What is nappy rash?

Anything from a slight redness to severely inflamed skin with sores or pustules can be diagnosed as nappy rash. It may last for a day and usually clears within ten days.

What causes it?

Nappy rash occurs when a nappy has been left on for too long, so that the urine and faeces begin to break down releasing ammonia which irritates the skin. But some babies will suffer regardless of frequent changes.

Nappy rash is also common in babies who have very frequent stools. It is also more common in bottlefed than breastfed babies and during weaning on to solids. Acute nappy rash sometimes develops in babies who are teething or when they have an infection, such as a cold. Persistent nappy rash may be caused by thrush and by antibiotics.
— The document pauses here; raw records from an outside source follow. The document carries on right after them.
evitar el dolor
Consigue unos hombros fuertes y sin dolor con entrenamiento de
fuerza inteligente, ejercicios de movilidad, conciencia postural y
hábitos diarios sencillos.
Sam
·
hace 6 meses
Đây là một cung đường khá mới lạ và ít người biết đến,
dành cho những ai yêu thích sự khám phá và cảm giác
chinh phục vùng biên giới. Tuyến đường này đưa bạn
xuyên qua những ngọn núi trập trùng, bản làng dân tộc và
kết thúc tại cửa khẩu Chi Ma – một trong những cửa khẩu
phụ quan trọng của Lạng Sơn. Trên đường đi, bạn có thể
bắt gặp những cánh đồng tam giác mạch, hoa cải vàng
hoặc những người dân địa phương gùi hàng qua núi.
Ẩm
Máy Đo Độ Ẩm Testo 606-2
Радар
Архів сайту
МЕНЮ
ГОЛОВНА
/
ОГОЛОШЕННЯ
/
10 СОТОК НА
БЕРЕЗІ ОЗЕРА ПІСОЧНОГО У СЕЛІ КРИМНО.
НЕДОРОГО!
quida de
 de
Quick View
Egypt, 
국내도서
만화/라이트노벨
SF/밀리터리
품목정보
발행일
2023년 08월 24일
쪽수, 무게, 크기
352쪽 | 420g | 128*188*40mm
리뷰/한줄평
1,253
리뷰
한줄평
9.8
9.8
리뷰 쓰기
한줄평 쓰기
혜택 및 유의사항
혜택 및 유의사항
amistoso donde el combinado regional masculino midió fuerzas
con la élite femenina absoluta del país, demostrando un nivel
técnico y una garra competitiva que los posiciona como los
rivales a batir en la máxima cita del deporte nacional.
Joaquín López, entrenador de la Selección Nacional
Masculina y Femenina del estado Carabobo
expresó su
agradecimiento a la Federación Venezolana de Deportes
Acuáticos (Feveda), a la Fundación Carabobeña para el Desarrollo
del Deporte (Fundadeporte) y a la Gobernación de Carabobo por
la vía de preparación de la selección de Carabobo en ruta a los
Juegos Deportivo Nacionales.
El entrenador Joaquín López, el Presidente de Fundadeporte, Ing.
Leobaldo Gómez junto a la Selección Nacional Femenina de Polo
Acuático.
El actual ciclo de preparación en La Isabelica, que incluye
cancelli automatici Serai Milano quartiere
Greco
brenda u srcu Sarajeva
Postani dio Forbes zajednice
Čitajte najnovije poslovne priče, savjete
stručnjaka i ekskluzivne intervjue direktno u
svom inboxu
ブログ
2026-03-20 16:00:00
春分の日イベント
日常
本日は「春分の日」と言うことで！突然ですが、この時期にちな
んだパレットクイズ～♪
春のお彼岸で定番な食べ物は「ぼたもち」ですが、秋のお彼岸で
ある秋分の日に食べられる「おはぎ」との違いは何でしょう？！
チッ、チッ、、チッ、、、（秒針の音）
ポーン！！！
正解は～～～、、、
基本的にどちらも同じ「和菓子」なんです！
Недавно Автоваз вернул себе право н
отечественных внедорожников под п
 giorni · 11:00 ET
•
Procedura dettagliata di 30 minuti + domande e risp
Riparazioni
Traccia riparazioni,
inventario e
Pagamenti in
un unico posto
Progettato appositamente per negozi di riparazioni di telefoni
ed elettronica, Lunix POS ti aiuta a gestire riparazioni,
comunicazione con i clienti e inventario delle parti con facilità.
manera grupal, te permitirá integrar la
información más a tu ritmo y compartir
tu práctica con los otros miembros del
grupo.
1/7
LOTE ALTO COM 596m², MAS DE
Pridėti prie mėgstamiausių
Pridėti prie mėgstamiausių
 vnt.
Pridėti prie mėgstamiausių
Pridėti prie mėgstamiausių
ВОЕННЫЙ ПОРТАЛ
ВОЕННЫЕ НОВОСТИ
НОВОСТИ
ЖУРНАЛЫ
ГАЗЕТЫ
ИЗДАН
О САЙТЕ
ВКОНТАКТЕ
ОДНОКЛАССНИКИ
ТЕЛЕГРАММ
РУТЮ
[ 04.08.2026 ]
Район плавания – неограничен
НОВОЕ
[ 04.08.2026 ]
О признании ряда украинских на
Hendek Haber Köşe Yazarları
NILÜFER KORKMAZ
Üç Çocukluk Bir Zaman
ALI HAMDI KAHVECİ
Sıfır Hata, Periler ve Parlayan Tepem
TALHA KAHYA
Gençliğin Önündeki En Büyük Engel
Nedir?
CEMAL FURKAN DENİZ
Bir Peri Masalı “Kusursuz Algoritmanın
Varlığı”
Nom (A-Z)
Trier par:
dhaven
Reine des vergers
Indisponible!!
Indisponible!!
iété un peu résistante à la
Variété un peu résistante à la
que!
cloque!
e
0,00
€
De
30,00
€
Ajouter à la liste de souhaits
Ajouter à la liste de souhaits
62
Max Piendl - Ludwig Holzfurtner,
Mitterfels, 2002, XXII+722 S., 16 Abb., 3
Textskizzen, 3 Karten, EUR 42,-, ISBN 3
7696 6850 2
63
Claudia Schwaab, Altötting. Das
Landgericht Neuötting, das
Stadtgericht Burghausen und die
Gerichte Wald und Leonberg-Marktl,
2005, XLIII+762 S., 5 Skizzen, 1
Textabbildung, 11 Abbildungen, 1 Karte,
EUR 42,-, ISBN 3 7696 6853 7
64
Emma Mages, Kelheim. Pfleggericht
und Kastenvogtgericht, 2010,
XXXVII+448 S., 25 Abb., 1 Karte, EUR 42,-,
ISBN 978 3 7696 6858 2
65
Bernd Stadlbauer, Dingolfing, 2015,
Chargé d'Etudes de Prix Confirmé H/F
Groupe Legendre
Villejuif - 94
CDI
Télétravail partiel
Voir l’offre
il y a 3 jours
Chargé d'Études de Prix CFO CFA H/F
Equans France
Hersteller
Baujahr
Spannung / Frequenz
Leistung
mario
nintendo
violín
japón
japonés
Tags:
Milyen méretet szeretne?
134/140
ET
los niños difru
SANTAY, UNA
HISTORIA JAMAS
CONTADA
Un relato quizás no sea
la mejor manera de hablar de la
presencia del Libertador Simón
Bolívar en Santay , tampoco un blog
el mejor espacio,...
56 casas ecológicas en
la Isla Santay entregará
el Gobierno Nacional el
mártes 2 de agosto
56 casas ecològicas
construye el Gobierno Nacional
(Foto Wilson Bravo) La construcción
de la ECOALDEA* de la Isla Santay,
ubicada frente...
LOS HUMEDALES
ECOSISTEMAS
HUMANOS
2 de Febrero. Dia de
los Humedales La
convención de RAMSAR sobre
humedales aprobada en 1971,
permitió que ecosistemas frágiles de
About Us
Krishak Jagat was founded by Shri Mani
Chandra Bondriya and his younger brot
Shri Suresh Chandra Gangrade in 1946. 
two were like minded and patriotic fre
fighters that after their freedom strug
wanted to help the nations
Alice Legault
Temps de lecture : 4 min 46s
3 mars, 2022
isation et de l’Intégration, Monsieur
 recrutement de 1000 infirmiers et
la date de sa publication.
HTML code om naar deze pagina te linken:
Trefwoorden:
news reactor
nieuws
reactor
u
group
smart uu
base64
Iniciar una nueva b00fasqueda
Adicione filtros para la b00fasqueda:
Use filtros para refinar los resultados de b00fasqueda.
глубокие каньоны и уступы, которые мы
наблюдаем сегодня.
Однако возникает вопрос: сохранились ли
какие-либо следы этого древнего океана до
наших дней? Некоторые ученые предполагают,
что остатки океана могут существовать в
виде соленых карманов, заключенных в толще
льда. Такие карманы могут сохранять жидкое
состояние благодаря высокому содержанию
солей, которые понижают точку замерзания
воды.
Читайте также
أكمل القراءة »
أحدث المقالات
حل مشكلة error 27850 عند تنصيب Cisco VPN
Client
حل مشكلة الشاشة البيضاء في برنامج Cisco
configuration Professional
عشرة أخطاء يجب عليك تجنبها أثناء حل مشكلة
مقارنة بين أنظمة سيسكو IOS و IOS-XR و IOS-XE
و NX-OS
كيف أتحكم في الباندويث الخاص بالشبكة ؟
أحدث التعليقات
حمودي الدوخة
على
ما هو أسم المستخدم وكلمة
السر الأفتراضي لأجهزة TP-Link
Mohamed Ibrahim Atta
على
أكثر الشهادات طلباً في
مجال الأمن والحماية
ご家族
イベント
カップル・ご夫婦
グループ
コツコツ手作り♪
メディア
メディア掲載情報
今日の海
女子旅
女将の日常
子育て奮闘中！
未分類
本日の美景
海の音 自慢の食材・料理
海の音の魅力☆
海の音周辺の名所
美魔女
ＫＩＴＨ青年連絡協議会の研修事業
How can I tell if my child has nappy rash?

You may see:

  • Red patches or spots on the areas of his bottom that come into direct contact with his nappy
  • Bright red pimples that spread out from the anus
  • Red patches that have extended to the chest and back
  • Raw nappy rash in the skin creases
  • Redness between the skin folds
  • A strong fishy smell when changing his nappy

How can it be treated?

  • Change his nappy more frequently
  • Wash and dry his bottom with cotton wool and warm water, or baby lotion. If you want to use baby wipes, use ones that are hypoallergenic, unperfumed, pH balanced and alcohol-free. Then pat him dry. Be gentle but thorough
  • Leave him with his nappy off for at least a few minutes after each change to air-dry his skin
  • Use nappy cream to soothe the affected area
  • Stop using plastic pants, they prevent the urine evaporating and make the rash worse

To prevent nappy rash

  • Change soiled nappies at once.
  • Change wet nappies regularly – even the most absorbent disposable nappy – as it's the bacteria and not the moisture that causes nappy rash.
  • Wipe and dry his bottom at each change.
  • Thoroughly wash and dry fabric nappies.
  • Check that his nappy is the right size for his weight.